The Clark County School District (CCSD) is one of the largest in the nation. Despite defying the Nevada state constitution requiring a two-thirds vote to increase taxes, the legislature continued a sun-setting business tax to provide for raises and more funding. Yet due to a clerical error (and the irony of failing at math while paying for education), the school has a rather severe budget shortfall which required massive lay-offs of school safety deans. This has led to the rather typical cries for more funding because this is the first and last resort of all liberals that fails to address systematic issues that money can’t solve.
This article discusses CCSD but the same calls for taxes and spending happens all over the country. For example, when you read about policy proposals from the 20 smurfs running for president, notice how many of them talk about “investments” or “resources” for problems which is politician-speak for tax and spend.
In the matter of education, the most important factor in a child’s education has nothing to do with money but with the active involvement of the parents.

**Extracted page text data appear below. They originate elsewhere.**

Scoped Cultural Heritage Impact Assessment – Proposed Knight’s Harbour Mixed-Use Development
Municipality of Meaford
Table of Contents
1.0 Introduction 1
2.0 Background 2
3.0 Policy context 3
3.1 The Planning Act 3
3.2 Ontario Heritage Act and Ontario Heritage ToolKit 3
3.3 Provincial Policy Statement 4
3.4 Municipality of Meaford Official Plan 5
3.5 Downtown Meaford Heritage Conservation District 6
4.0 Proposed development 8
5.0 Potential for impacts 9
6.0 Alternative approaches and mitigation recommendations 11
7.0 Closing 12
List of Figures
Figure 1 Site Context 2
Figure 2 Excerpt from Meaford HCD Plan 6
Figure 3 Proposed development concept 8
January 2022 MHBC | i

The most important factor the government does control is the quality of teachers, and teachers’ unions often block meaningful measures. In New York, for example, they watered down a key test of teachers’ competency and in Nevada they have avoided meaningful teaching evaluations for the better part of a decade.

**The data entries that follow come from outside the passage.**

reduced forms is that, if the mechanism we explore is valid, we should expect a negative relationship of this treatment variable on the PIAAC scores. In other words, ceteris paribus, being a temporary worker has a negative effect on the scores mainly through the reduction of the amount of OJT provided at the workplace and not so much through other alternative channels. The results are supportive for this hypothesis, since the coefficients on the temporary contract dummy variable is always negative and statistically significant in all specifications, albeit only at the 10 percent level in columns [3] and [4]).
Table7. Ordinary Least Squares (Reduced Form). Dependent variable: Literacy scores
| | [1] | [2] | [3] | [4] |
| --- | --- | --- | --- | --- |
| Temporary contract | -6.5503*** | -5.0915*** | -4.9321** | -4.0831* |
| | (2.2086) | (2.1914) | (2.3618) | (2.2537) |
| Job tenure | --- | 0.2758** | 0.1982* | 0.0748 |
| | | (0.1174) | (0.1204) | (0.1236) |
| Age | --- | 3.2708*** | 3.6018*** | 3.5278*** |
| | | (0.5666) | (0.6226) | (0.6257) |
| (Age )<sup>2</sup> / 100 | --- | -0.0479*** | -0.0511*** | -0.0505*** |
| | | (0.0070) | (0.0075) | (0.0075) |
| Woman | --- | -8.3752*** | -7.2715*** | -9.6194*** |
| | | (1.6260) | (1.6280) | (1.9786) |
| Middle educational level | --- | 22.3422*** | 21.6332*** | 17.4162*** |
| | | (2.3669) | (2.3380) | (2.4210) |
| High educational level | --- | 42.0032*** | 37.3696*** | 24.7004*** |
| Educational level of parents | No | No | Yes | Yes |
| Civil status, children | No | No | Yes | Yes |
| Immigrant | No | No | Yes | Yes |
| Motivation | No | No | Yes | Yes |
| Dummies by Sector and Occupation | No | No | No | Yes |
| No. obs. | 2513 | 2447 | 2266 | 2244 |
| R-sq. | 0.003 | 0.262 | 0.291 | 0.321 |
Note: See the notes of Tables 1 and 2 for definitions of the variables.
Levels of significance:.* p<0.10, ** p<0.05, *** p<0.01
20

There are specific things CCSD can do with their multibillion-dollar budget that will free up hundreds of millions of dollars. The legislature repealed a reform this year that will end up paying union construction workers millions of dollars more per year on school projects. Sacramento, California school districts face bankruptcy even as unions strike for more money.

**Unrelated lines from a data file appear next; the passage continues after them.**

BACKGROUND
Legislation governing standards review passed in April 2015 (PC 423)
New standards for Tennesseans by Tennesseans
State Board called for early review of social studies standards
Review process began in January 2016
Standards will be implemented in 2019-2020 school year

Outside audits of CCSD unsurprisingly reveal a turgid bureaucracy with department supervisors that often only have one employee. Streamlining the structure will save more money to avoid cuts to personnel. The district has many people that are called double dippers. These are people that retire, but because of personnel shortages they go back to work and thus receive a pension and a paycheck at the same time. This is using a short-term fix to make long-term over-spending problems.
These few things will free up literally millions of dollars per year to keep the deans on staff and provide student safety, higher quality teachers, or any number of worthy efforts with the extra money they have. Unions that protect ineffectual workers, union members that game the system for more money, an overstuffed and over-paid bureaucracy, strike for more pay, protecting useless and over-paid staff positions, and demanding more money for projects are pretty common around the country. And instead of addressing the costs that they are exploding, their first and last response is to get more money from taxpayers who continually pay more for less in education.